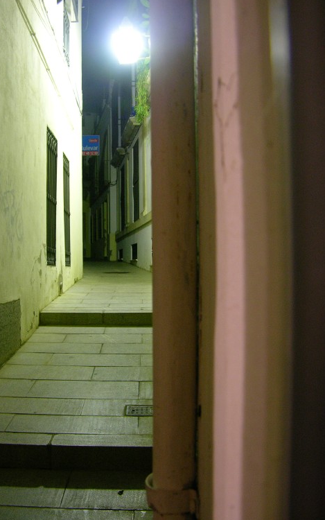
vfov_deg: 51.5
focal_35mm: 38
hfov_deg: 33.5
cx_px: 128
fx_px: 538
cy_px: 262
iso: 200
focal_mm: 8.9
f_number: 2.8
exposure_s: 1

- - -

* WORK REQUIRED *
Give the data again exactly as written, with no pictures included.

* TASK ANSWER *
vfov_deg: 51.5
focal_35mm: 38
hfov_deg: 33.5
cx_px: 128
fx_px: 538
cy_px: 262
iso: 200
focal_mm: 8.9
f_number: 2.8
exposure_s: 1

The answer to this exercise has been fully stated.